> TASK INPUT
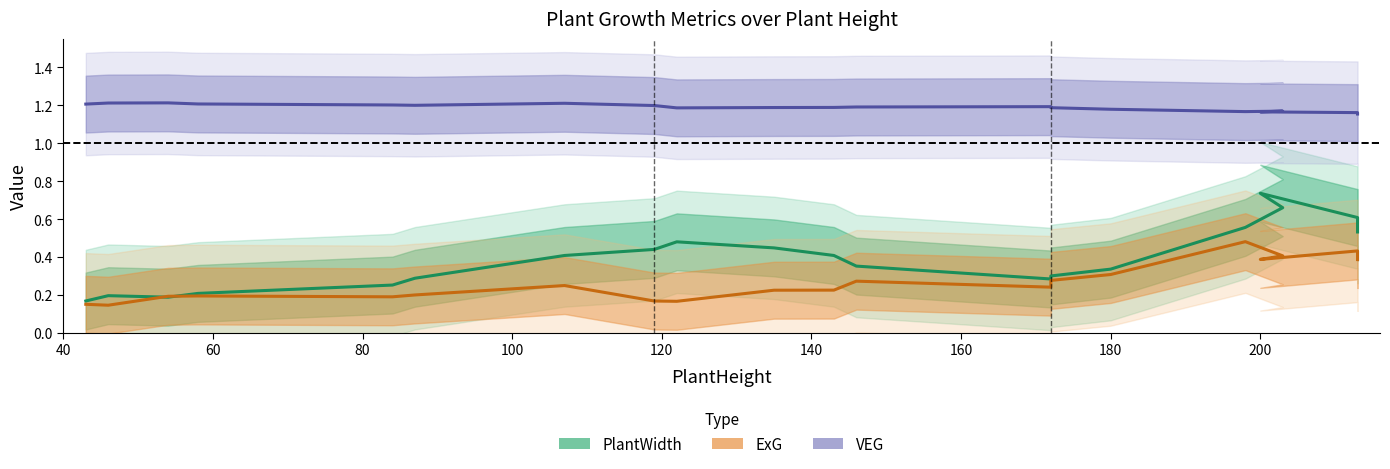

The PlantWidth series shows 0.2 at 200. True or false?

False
---
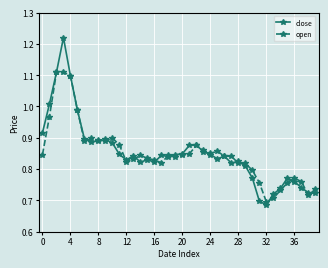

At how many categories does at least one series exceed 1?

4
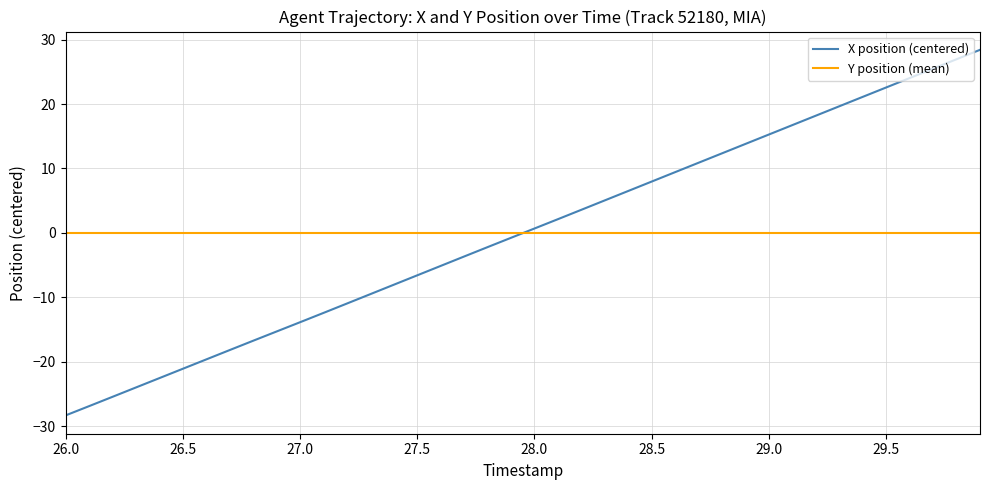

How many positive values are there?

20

> PROBLEM STATEMENT
Filter the listing above, keeping only the lines that contain the string "series". Treat uppercase and lowercase letters as different.

> EXERCISE ANSWER
The PlantWidth series shows 0.2 at 200. True or false?
At how many categories does at least one series exceed 1?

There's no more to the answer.